£41m university building reaches important milestone

Professor Graham Upton, Vice-Chancellor, Birmingham City University (right) is joined by and Moamed Mohamed, final year Mental Health Nursing student at BCU for the topping out of the new Health Sciences and Education building

The construction of a £41m university building in Birmingham has reached a significant milestone with its formal topping out.

Contractor BAM and local stakeholders were joined by staff and students from Birmingham City University at the institution’s new Health Sciences and Education building for the topping out ceremony.

The 10,500m² extension on Westbourne Road in Edgbaston forms part of the university’s City South Campus.

The new development, set to open in 2018, will also see the relocation of the university’s School of Education, consolidating the Faculty of Health, Education and Life Sciences on to one site.

Designed by architects Sheppard Robson, the building is intended to reinforce BCU’s status as the region’s largest provider of qualified health and social care professionals to the NHS and producer of more teachers than any other institution in the West Midlands.

The interior of the new BCU Health Sciences and Education building

The space will offer teacher training and specialist facilities for health sciences including provision for research, a new lecture theatre, a multi-purpose hall, speech therapy, physiotherapy and ultrasound suites, art and technology classrooms and IT hubs.

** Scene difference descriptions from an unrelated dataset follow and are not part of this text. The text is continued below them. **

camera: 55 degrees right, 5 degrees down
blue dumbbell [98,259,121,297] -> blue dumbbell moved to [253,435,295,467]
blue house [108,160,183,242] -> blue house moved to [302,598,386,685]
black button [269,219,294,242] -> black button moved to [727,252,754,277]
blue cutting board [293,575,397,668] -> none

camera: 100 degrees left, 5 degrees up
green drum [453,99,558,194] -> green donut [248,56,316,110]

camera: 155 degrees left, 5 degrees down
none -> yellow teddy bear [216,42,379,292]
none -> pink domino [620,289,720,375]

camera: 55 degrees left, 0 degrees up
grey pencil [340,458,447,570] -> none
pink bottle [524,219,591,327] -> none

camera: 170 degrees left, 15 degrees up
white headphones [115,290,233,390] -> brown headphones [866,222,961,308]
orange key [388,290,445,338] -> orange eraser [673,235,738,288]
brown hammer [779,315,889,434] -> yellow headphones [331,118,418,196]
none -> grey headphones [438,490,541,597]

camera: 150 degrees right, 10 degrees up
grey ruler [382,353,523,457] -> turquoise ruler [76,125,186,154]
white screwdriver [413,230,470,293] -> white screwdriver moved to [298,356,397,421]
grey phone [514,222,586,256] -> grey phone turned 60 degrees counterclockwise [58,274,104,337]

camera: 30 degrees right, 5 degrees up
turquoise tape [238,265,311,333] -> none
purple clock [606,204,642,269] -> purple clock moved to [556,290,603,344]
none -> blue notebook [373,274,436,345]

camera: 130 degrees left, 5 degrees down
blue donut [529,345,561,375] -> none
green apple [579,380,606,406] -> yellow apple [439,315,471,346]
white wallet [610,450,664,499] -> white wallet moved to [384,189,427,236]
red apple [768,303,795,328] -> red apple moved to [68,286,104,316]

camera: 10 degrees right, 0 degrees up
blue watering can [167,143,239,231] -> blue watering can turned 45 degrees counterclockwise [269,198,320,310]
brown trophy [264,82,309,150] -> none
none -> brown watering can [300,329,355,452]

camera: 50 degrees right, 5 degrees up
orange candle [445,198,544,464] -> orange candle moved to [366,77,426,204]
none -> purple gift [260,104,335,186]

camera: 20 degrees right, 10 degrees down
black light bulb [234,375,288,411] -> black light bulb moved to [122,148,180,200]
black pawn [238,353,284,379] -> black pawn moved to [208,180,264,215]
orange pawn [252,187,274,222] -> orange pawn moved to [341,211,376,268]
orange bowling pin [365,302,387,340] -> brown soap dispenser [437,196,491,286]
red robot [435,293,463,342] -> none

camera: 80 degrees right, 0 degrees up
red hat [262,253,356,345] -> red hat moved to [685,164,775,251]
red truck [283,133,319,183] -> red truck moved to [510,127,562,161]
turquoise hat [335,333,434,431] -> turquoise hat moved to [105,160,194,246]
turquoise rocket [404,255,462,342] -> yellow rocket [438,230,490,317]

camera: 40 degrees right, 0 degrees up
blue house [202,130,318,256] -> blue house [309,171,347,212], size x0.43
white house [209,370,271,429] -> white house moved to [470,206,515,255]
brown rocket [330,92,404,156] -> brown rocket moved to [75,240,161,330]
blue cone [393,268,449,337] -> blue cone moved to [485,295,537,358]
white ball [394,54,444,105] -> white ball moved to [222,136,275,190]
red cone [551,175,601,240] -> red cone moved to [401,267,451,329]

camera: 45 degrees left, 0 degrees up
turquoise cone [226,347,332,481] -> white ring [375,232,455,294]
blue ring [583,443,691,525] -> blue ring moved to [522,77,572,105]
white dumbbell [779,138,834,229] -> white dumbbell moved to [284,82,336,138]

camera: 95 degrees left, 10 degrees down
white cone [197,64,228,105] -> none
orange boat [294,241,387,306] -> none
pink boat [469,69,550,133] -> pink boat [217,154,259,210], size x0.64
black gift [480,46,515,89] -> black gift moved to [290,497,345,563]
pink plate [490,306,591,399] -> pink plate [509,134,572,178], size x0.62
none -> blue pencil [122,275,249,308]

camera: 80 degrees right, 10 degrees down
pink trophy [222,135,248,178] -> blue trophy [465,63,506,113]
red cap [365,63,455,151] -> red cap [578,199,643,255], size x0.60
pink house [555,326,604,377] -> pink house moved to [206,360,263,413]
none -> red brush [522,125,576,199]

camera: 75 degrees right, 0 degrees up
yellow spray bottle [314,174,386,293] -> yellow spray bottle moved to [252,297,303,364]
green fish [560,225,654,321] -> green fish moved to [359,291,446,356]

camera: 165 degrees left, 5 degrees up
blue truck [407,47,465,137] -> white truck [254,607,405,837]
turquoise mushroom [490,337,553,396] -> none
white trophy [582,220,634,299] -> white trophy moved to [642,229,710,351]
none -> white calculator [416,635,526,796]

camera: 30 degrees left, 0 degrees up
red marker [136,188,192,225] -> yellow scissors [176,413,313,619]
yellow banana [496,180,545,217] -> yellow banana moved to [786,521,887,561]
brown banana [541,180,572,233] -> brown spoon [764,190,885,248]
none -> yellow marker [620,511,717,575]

Speaking at the topping out ceremony, Professor Graham Upton, Vice-Chancellor of Birmingham City University, said: “Today marks an exciting new chapter in the university’s long and proud history. Not only will this new building allow us to strengthen our existing education teaching and research programmes, we will also be offering a wide range of new health, nutrition and biomedical science courses.

“The new Health Sciences and Education building offers students and staff the highest quality facilities available to ensure that we are best equipped to provide for the next generation of public health and education professionals in the West Midlands.

“The new building also strengthens our student experience and university community by allowing us to house our health and education offerings on one site for the first time. In doing so, we are creating a significant hub for our public service contracts and professional development provision in Edgbaston.”

The new BCU Health Sciences and Education building

The building forms part of the university’s £260m investment into its facilities, which will be further strengthened later this year with the opening of the new £57m Birmingham Conservatoire.

As part of the City South Campus extension, students from the university’s Faculty of Computing, Engineering and the Built Environment have been working alongside BAM to gain real-life work experience of the construction industry.

Colin Harper, BAM project manager, said: “This could be Birmingham’s most advanced construction scheme. Our sector is undergoing a quiet technical revolution. Digital techniques are helping us and our supply chain deliver both the speed and quality we need for complex modern buildings like this one.”